Just how extreme is revealed in the first scene as we see Vivien Epstein (O’Casey) joining what seems to be her husband and child in an enthusiastic Nazi salute in suburban Kent. This is obviously a shock as the setting is an early-1960s UK supposedly swinging to the Beatles and the Stones rather than fighting for their Reich to party.

And there are further surprises as flashbacks reveals Vivien is part of a large Jewish family from Manchester, one whose household includes a close relative who barely escaped Hitler’s death-camps.

O'Casey is the great-granddaughter of Sean O'Casey and studied at the Lir Academy in Dublin (though born and raised in the UK). She clearly picked up a few things at Lir and is engagingly nuanced in a drama based the true story of Jewish activists infiltrating Nazi groups in postwar London.

READ MORE

She is introduced as a wide-eyed ingenue.

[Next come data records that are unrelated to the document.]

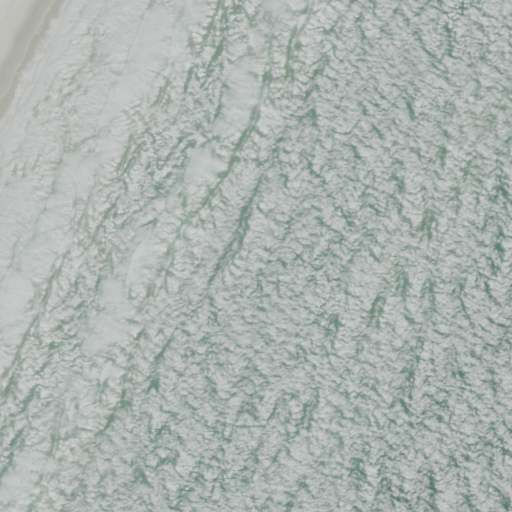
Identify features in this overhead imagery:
park: (111, 146)
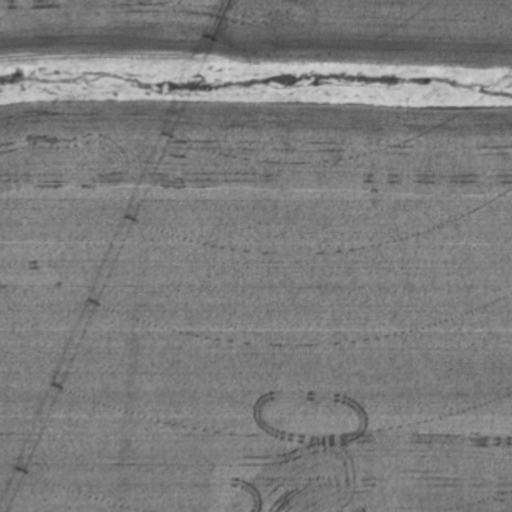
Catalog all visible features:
crop: (256, 256)
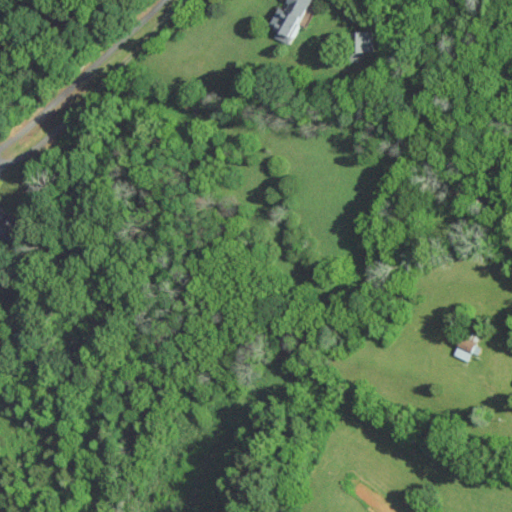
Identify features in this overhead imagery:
building: (290, 19)
building: (361, 41)
road: (80, 73)
road: (94, 88)
building: (6, 222)
building: (469, 344)
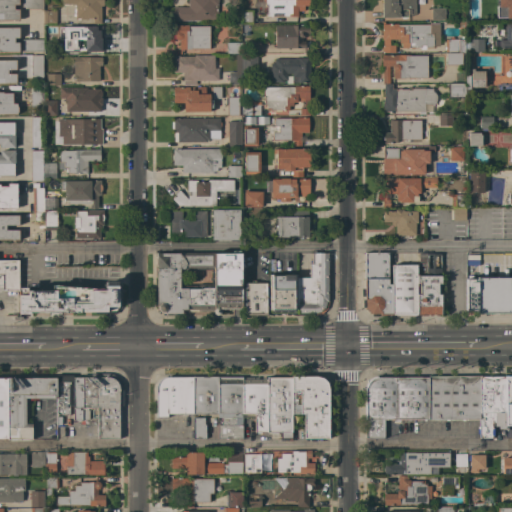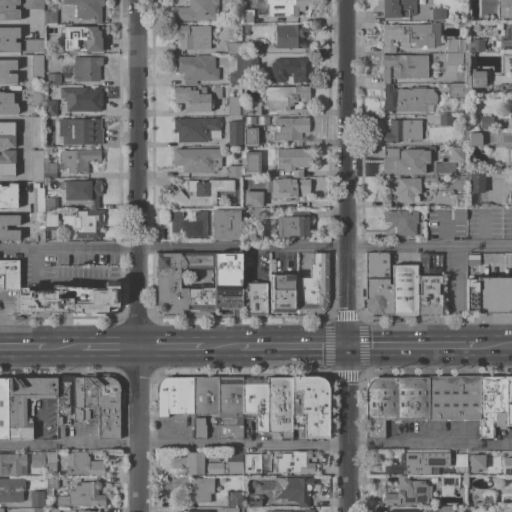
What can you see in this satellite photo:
building: (27, 3)
building: (32, 4)
building: (282, 7)
building: (283, 7)
building: (506, 7)
building: (396, 8)
building: (398, 8)
building: (504, 8)
building: (8, 9)
building: (85, 9)
building: (86, 9)
building: (8, 10)
building: (197, 10)
building: (194, 11)
building: (436, 13)
building: (437, 14)
building: (473, 15)
building: (49, 16)
building: (63, 16)
building: (247, 16)
building: (457, 19)
building: (449, 23)
building: (462, 24)
building: (245, 28)
building: (408, 35)
building: (505, 35)
building: (189, 36)
building: (191, 36)
building: (289, 36)
building: (290, 36)
building: (409, 36)
building: (83, 37)
building: (507, 37)
building: (80, 38)
building: (8, 39)
building: (9, 39)
building: (30, 45)
building: (31, 45)
building: (455, 45)
building: (474, 45)
building: (253, 47)
building: (232, 48)
building: (50, 49)
building: (451, 51)
building: (453, 59)
building: (249, 63)
building: (35, 66)
building: (36, 66)
building: (193, 67)
building: (241, 67)
building: (404, 67)
building: (85, 68)
building: (86, 68)
building: (195, 68)
building: (288, 69)
building: (290, 70)
building: (7, 71)
building: (7, 71)
building: (236, 72)
building: (475, 78)
building: (477, 78)
building: (53, 79)
building: (404, 84)
building: (504, 87)
building: (457, 89)
building: (456, 91)
building: (36, 95)
building: (35, 96)
building: (76, 97)
building: (78, 97)
building: (190, 98)
building: (195, 98)
building: (285, 98)
building: (408, 99)
building: (280, 102)
building: (6, 103)
building: (7, 104)
building: (232, 106)
building: (49, 107)
building: (49, 107)
building: (444, 120)
building: (249, 121)
building: (485, 122)
building: (195, 128)
building: (288, 128)
building: (195, 129)
building: (289, 129)
building: (401, 130)
building: (34, 131)
building: (80, 131)
building: (405, 131)
building: (36, 132)
building: (75, 132)
building: (232, 133)
building: (234, 133)
building: (6, 134)
building: (7, 134)
building: (248, 136)
building: (249, 136)
building: (472, 139)
building: (474, 139)
road: (21, 147)
building: (511, 149)
building: (228, 151)
building: (454, 153)
building: (510, 155)
building: (456, 156)
building: (195, 159)
building: (197, 159)
building: (292, 159)
building: (75, 160)
building: (77, 160)
building: (290, 160)
building: (403, 160)
building: (402, 161)
building: (7, 162)
building: (250, 162)
building: (6, 163)
building: (251, 163)
building: (36, 165)
building: (37, 165)
building: (49, 170)
building: (233, 171)
road: (345, 173)
building: (474, 181)
building: (475, 181)
building: (427, 182)
building: (289, 188)
building: (404, 188)
building: (287, 189)
building: (398, 190)
building: (81, 192)
building: (201, 192)
building: (201, 192)
building: (80, 193)
building: (7, 196)
building: (8, 196)
building: (37, 198)
building: (250, 198)
building: (508, 198)
building: (251, 199)
building: (457, 200)
building: (508, 200)
building: (50, 203)
building: (44, 208)
building: (458, 214)
building: (38, 217)
building: (50, 220)
building: (399, 221)
building: (401, 221)
building: (88, 223)
building: (86, 224)
building: (186, 224)
building: (223, 224)
building: (224, 224)
building: (291, 224)
building: (186, 225)
building: (293, 225)
building: (8, 227)
building: (9, 227)
road: (255, 248)
road: (134, 256)
building: (9, 274)
building: (196, 281)
building: (227, 281)
building: (185, 282)
building: (375, 284)
building: (428, 284)
building: (313, 287)
building: (397, 287)
building: (403, 289)
building: (485, 289)
building: (300, 290)
building: (283, 294)
building: (489, 295)
building: (253, 298)
building: (67, 299)
building: (70, 299)
building: (254, 299)
road: (412, 347)
road: (495, 347)
road: (168, 348)
road: (219, 348)
road: (291, 348)
traffic signals: (346, 348)
road: (23, 349)
road: (63, 349)
road: (108, 349)
building: (205, 395)
building: (175, 396)
building: (454, 397)
building: (437, 400)
building: (509, 400)
building: (26, 401)
building: (255, 401)
building: (395, 401)
building: (59, 402)
building: (90, 402)
building: (247, 402)
building: (492, 404)
building: (311, 405)
building: (279, 406)
building: (230, 407)
building: (4, 408)
building: (197, 427)
building: (199, 427)
road: (347, 429)
road: (255, 446)
building: (50, 459)
building: (26, 460)
building: (28, 460)
building: (460, 460)
building: (255, 461)
building: (295, 462)
building: (475, 462)
building: (476, 462)
building: (5, 463)
building: (49, 463)
building: (187, 463)
building: (241, 463)
building: (292, 463)
building: (416, 463)
building: (4, 464)
building: (77, 464)
building: (209, 464)
building: (417, 464)
building: (506, 464)
building: (84, 465)
building: (507, 465)
building: (212, 468)
building: (449, 481)
building: (51, 484)
building: (192, 488)
building: (10, 489)
building: (193, 489)
building: (288, 489)
building: (11, 490)
building: (291, 490)
building: (406, 493)
building: (407, 493)
building: (81, 495)
building: (82, 495)
building: (34, 498)
building: (36, 499)
building: (233, 499)
building: (252, 500)
building: (486, 500)
building: (231, 501)
building: (252, 501)
building: (0, 508)
building: (444, 509)
building: (503, 509)
building: (504, 509)
building: (1, 510)
building: (36, 510)
building: (52, 510)
building: (230, 510)
building: (291, 510)
building: (292, 510)
building: (82, 511)
building: (82, 511)
building: (184, 511)
building: (194, 511)
building: (399, 511)
building: (407, 511)
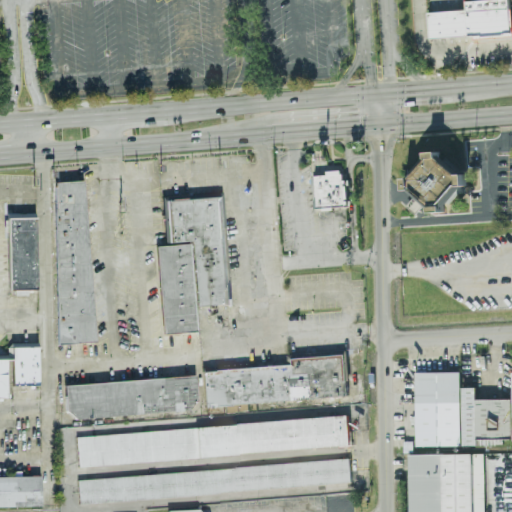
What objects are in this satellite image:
building: (472, 19)
building: (473, 20)
road: (295, 36)
road: (186, 41)
road: (154, 43)
road: (121, 44)
road: (89, 45)
road: (388, 47)
road: (443, 51)
road: (248, 54)
road: (29, 62)
road: (14, 64)
road: (369, 71)
road: (303, 73)
road: (482, 86)
road: (134, 87)
road: (422, 91)
traffic signals: (392, 94)
traffic signals: (372, 95)
road: (280, 102)
road: (138, 113)
road: (390, 117)
road: (442, 119)
road: (53, 120)
traffic signals: (390, 121)
traffic signals: (373, 123)
road: (507, 123)
road: (319, 127)
road: (107, 131)
road: (509, 136)
road: (28, 137)
road: (154, 141)
road: (36, 152)
road: (14, 154)
road: (364, 157)
road: (111, 162)
road: (183, 173)
building: (436, 181)
road: (486, 181)
building: (330, 189)
road: (350, 190)
road: (22, 192)
road: (297, 195)
road: (270, 234)
road: (332, 237)
building: (20, 252)
building: (21, 252)
road: (236, 255)
building: (191, 258)
road: (327, 259)
building: (71, 260)
building: (71, 261)
road: (447, 265)
road: (142, 266)
road: (108, 269)
road: (310, 292)
road: (346, 311)
road: (24, 319)
road: (383, 325)
road: (48, 326)
road: (448, 335)
road: (298, 336)
road: (122, 358)
building: (19, 364)
building: (19, 365)
building: (277, 379)
building: (277, 381)
building: (130, 395)
building: (129, 396)
building: (438, 408)
road: (215, 409)
building: (458, 412)
building: (485, 418)
road: (214, 422)
building: (213, 439)
building: (213, 440)
road: (7, 447)
road: (226, 461)
road: (69, 472)
building: (212, 479)
building: (213, 480)
building: (447, 482)
building: (447, 482)
building: (19, 489)
building: (20, 489)
road: (233, 497)
road: (50, 507)
road: (142, 508)
road: (106, 510)
road: (69, 511)
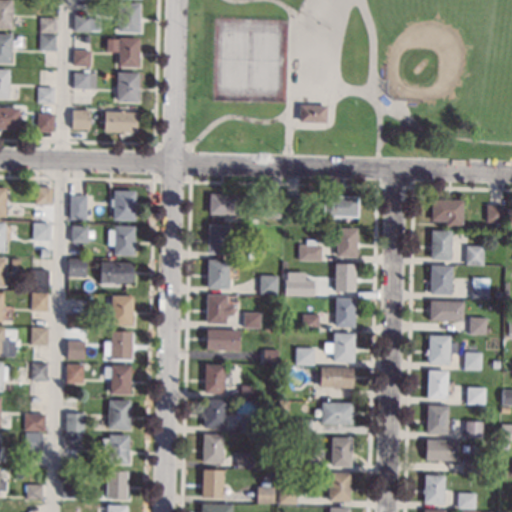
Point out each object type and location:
park: (319, 10)
building: (5, 13)
building: (5, 14)
building: (127, 16)
building: (127, 17)
building: (81, 22)
building: (85, 23)
building: (46, 24)
building: (46, 25)
road: (298, 27)
building: (46, 41)
building: (46, 42)
road: (372, 43)
building: (111, 44)
building: (4, 47)
building: (5, 48)
park: (448, 49)
building: (123, 50)
building: (128, 50)
building: (80, 57)
building: (80, 57)
park: (248, 59)
road: (311, 68)
road: (154, 74)
road: (301, 76)
park: (349, 78)
building: (83, 80)
building: (83, 80)
road: (172, 80)
building: (4, 82)
building: (3, 83)
building: (125, 85)
building: (126, 86)
road: (355, 88)
building: (43, 94)
building: (44, 94)
road: (392, 106)
building: (311, 113)
building: (311, 113)
road: (233, 115)
building: (8, 117)
building: (8, 117)
building: (79, 119)
building: (79, 119)
building: (44, 121)
building: (119, 121)
building: (119, 121)
building: (43, 122)
road: (377, 127)
road: (393, 130)
road: (461, 136)
road: (80, 140)
road: (174, 144)
road: (85, 159)
road: (189, 159)
road: (152, 161)
road: (340, 166)
road: (79, 177)
road: (170, 180)
road: (282, 182)
road: (392, 185)
road: (458, 187)
road: (188, 192)
building: (42, 194)
building: (41, 195)
building: (2, 200)
building: (5, 203)
building: (222, 203)
building: (292, 203)
building: (122, 204)
building: (122, 204)
building: (221, 204)
building: (271, 206)
building: (339, 206)
building: (340, 206)
building: (76, 207)
building: (79, 207)
road: (151, 208)
building: (446, 211)
building: (446, 211)
building: (492, 212)
building: (492, 212)
building: (508, 221)
building: (40, 230)
building: (40, 231)
building: (77, 233)
building: (78, 233)
building: (1, 235)
building: (1, 237)
building: (217, 238)
building: (120, 239)
building: (120, 239)
building: (219, 239)
building: (345, 241)
building: (344, 242)
building: (439, 244)
building: (439, 245)
building: (307, 250)
building: (308, 250)
building: (44, 251)
building: (473, 254)
road: (57, 255)
building: (472, 255)
building: (238, 256)
building: (13, 260)
building: (75, 266)
building: (75, 267)
building: (2, 270)
building: (1, 271)
building: (114, 272)
building: (114, 272)
building: (216, 273)
building: (216, 273)
building: (343, 276)
building: (343, 277)
building: (37, 279)
building: (439, 279)
building: (439, 279)
building: (39, 280)
building: (267, 283)
building: (266, 284)
building: (296, 284)
building: (478, 287)
building: (310, 289)
building: (478, 291)
building: (37, 301)
building: (38, 301)
building: (0, 304)
building: (0, 305)
building: (215, 308)
building: (216, 308)
building: (120, 309)
building: (120, 309)
building: (444, 310)
building: (444, 310)
building: (343, 311)
building: (342, 312)
building: (73, 319)
building: (249, 319)
building: (250, 319)
building: (308, 320)
building: (308, 321)
building: (475, 325)
building: (475, 325)
building: (509, 325)
building: (509, 326)
building: (37, 335)
building: (37, 335)
road: (166, 336)
building: (220, 339)
building: (221, 339)
building: (1, 340)
road: (390, 340)
building: (117, 344)
building: (117, 344)
building: (5, 346)
building: (339, 346)
building: (339, 347)
building: (74, 348)
building: (439, 348)
building: (74, 349)
building: (438, 349)
building: (268, 355)
building: (269, 355)
building: (302, 355)
building: (302, 356)
building: (470, 359)
building: (470, 360)
building: (282, 368)
building: (37, 370)
building: (37, 371)
building: (1, 372)
building: (2, 372)
building: (72, 372)
building: (73, 373)
building: (334, 376)
building: (117, 377)
building: (334, 377)
building: (212, 378)
building: (214, 378)
building: (118, 379)
building: (436, 383)
building: (435, 384)
building: (248, 390)
building: (247, 391)
building: (474, 394)
building: (474, 395)
building: (506, 396)
building: (505, 397)
building: (503, 409)
building: (335, 412)
building: (117, 413)
building: (212, 413)
building: (213, 413)
building: (332, 413)
building: (117, 414)
building: (435, 419)
building: (435, 419)
building: (33, 421)
building: (33, 421)
building: (73, 421)
building: (73, 422)
building: (246, 426)
building: (301, 426)
building: (471, 428)
building: (471, 429)
building: (506, 431)
building: (506, 431)
building: (71, 439)
building: (71, 440)
building: (32, 442)
building: (34, 442)
building: (115, 447)
building: (211, 448)
building: (211, 448)
building: (116, 449)
building: (440, 449)
building: (441, 449)
building: (339, 450)
building: (339, 451)
building: (243, 458)
building: (243, 459)
building: (310, 463)
building: (468, 465)
building: (470, 465)
building: (511, 467)
building: (511, 469)
building: (210, 482)
building: (116, 483)
building: (210, 483)
building: (114, 484)
building: (2, 485)
building: (338, 486)
building: (2, 487)
building: (337, 487)
building: (69, 488)
building: (433, 488)
building: (432, 489)
building: (32, 491)
building: (33, 491)
building: (263, 493)
building: (263, 494)
building: (286, 494)
building: (286, 495)
building: (464, 500)
building: (465, 500)
building: (214, 507)
building: (214, 507)
building: (115, 508)
building: (115, 508)
building: (337, 508)
building: (336, 509)
building: (432, 510)
building: (433, 510)
building: (488, 511)
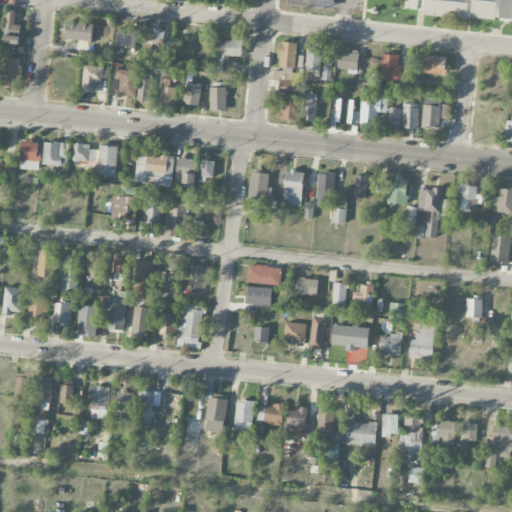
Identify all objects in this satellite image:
building: (325, 4)
building: (422, 4)
building: (505, 8)
building: (446, 9)
building: (483, 9)
park: (318, 13)
parking lot: (318, 13)
road: (342, 15)
road: (278, 24)
building: (11, 29)
building: (78, 31)
building: (155, 36)
building: (125, 37)
building: (229, 50)
road: (39, 58)
building: (313, 59)
building: (348, 62)
building: (433, 65)
building: (390, 67)
road: (262, 69)
building: (287, 69)
building: (327, 69)
building: (12, 73)
building: (91, 78)
building: (127, 83)
building: (145, 86)
building: (167, 93)
building: (192, 94)
building: (217, 99)
road: (464, 102)
building: (310, 107)
building: (290, 109)
building: (338, 110)
building: (372, 110)
building: (350, 112)
building: (433, 114)
building: (410, 116)
building: (394, 119)
building: (509, 132)
road: (255, 139)
building: (84, 153)
building: (55, 154)
building: (29, 156)
building: (107, 160)
building: (207, 170)
building: (154, 171)
building: (185, 173)
building: (259, 186)
building: (360, 187)
building: (293, 188)
building: (397, 190)
building: (467, 196)
building: (331, 197)
building: (504, 201)
building: (123, 209)
building: (309, 211)
building: (153, 212)
building: (178, 214)
building: (428, 214)
building: (411, 216)
building: (500, 249)
road: (230, 252)
road: (255, 255)
building: (45, 263)
building: (93, 266)
building: (121, 266)
building: (69, 275)
building: (176, 275)
building: (264, 275)
building: (197, 278)
building: (143, 279)
building: (306, 287)
building: (339, 294)
building: (258, 296)
building: (12, 301)
building: (473, 308)
building: (37, 310)
building: (397, 311)
building: (60, 313)
building: (511, 314)
building: (116, 320)
building: (140, 320)
building: (87, 322)
building: (165, 325)
building: (190, 327)
building: (295, 333)
building: (317, 333)
building: (261, 336)
building: (423, 343)
building: (391, 344)
building: (510, 366)
road: (256, 372)
building: (21, 388)
building: (66, 398)
building: (100, 399)
building: (124, 399)
building: (41, 405)
building: (147, 406)
building: (271, 414)
building: (216, 415)
building: (244, 416)
building: (297, 421)
building: (325, 422)
building: (389, 425)
building: (445, 433)
building: (468, 433)
building: (360, 434)
building: (413, 435)
building: (502, 439)
building: (332, 455)
building: (490, 459)
building: (415, 476)
road: (236, 486)
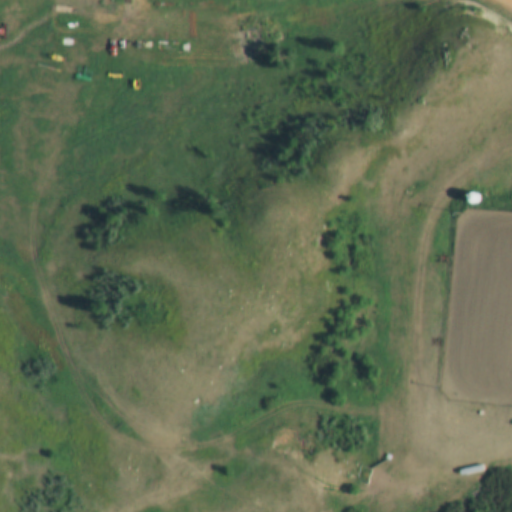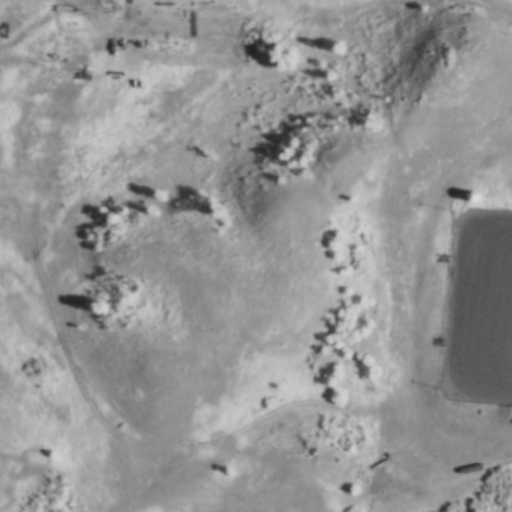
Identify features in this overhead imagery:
road: (506, 2)
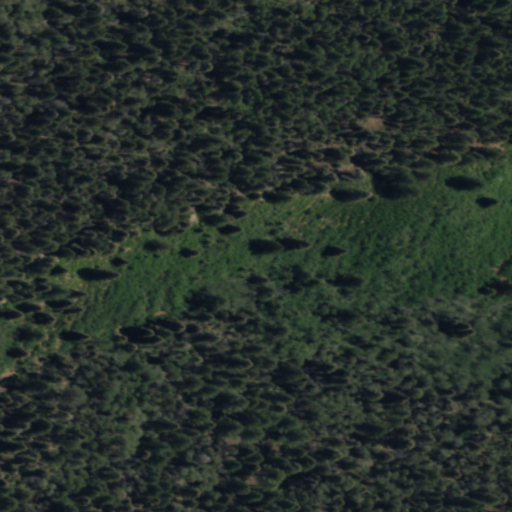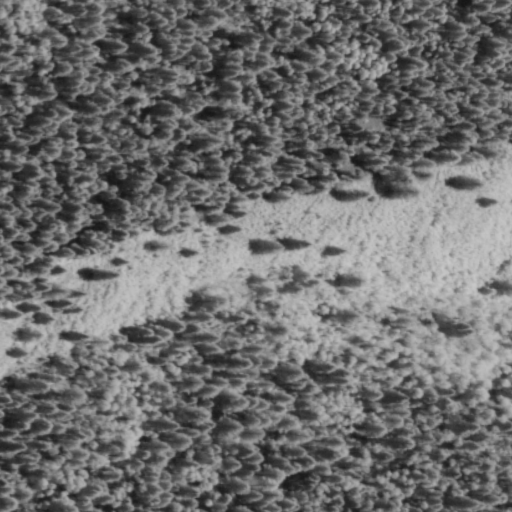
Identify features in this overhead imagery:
road: (414, 438)
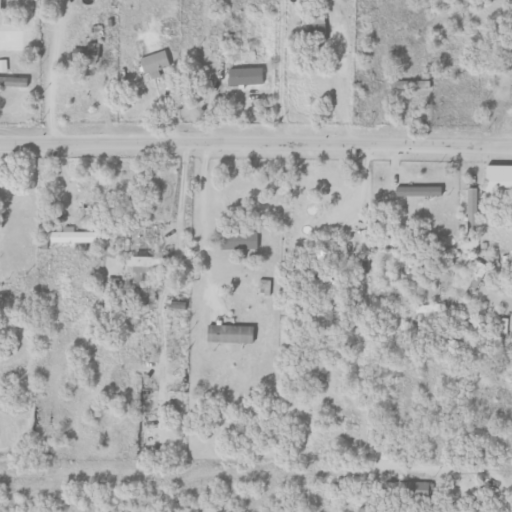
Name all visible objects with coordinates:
building: (10, 32)
building: (84, 52)
building: (153, 63)
road: (208, 70)
road: (46, 73)
building: (244, 76)
building: (13, 81)
road: (337, 83)
building: (410, 84)
road: (255, 142)
building: (497, 177)
building: (415, 191)
building: (470, 208)
road: (198, 225)
building: (70, 237)
building: (245, 240)
building: (140, 264)
building: (364, 264)
building: (471, 278)
building: (262, 287)
building: (140, 296)
building: (174, 304)
building: (426, 308)
building: (502, 325)
building: (511, 329)
building: (228, 334)
building: (413, 487)
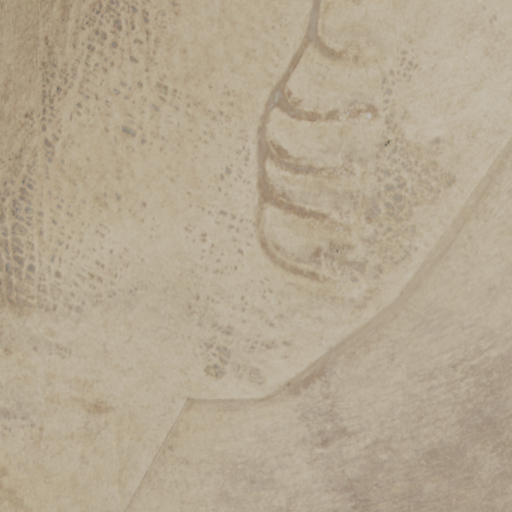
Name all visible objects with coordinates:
wind turbine: (353, 1)
wind turbine: (349, 57)
wind turbine: (349, 117)
wind turbine: (346, 175)
wind turbine: (342, 237)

But when she dyes her hair blonde and poses as a Nazi, she is ferociously convincing – to the point where you can’t help wondering is it really an act or has she been seduced by the dark side?

Agnes O'Casey in Ridley Road
Agnes O'Casey in Ridley Road

Vivien has fled to London to escape a stultifying engagement and to hook-up with her mysterious paramour Jack (Tom Varey). She is surprised, to put it mildly, to see him shouting anti-Jewish slogans at a rally by the Hitler-worshipping National Socialist Movement in Trafalgar Square, egged by the group’s leader (Rory Kinnear).

Jack is living a double-life. By day he works in the rag trade (Vivien’s father owns a clothes shop). By night he goes deep under-cover as an anti-Semitic thug, participating in arson attacks on Jews in London.

But he vanishes after his cover is seemingly blown during a confrontation with the 62 Group, a militant Jewish organisation led by Vivien's uncle Soly (Eddie Marsan). Vivien convince Soly that she can track Jack down. First she poses as a bottle-blond neo-fascist straight out of a Leni Riefenstahl double-feature. Next, she charms her way into the inner circle of the National Socialist Movement and its chief goon, Colin Jordan (Kinnear).

A tale of populist nationalists with a shopping list of historical resentments and a thuggish army in the shadows obviously lands more forcefully today that it would have several years ago.

And Dublin-born director Lisa Mulcahy (Red Rock, The Clinic) and writer Sarah Solemani don't skimp on the winks towards present-day events. In an address to racist Londoners, an Enoch Powell-esque figure declares it's time to "take the country back" – a line clearly intended to be understood in the context of Brexit and its mantra of "take back control".

That all this was happening as London was embracing the counterculture and new freedoms such as the pill is obviously ironic. And Solemani leans in to the contradictions. In her day job at a hair salon Vivien has a taste of a new Britain: multi-cultural, hip and open-minded (it does the show no favours that Manchester is clearly a stand-in for London).

Yet lurking in the shadows are reactionary forces whose anti-immigrant zealotry will seep over the decades into the mainstream of British politics. And so , in addition to functioning as a taut thriller, Ridley Road is a warning as to what can happen when rabble-rousers promising easy answers to complex problems are ignored until it is too late.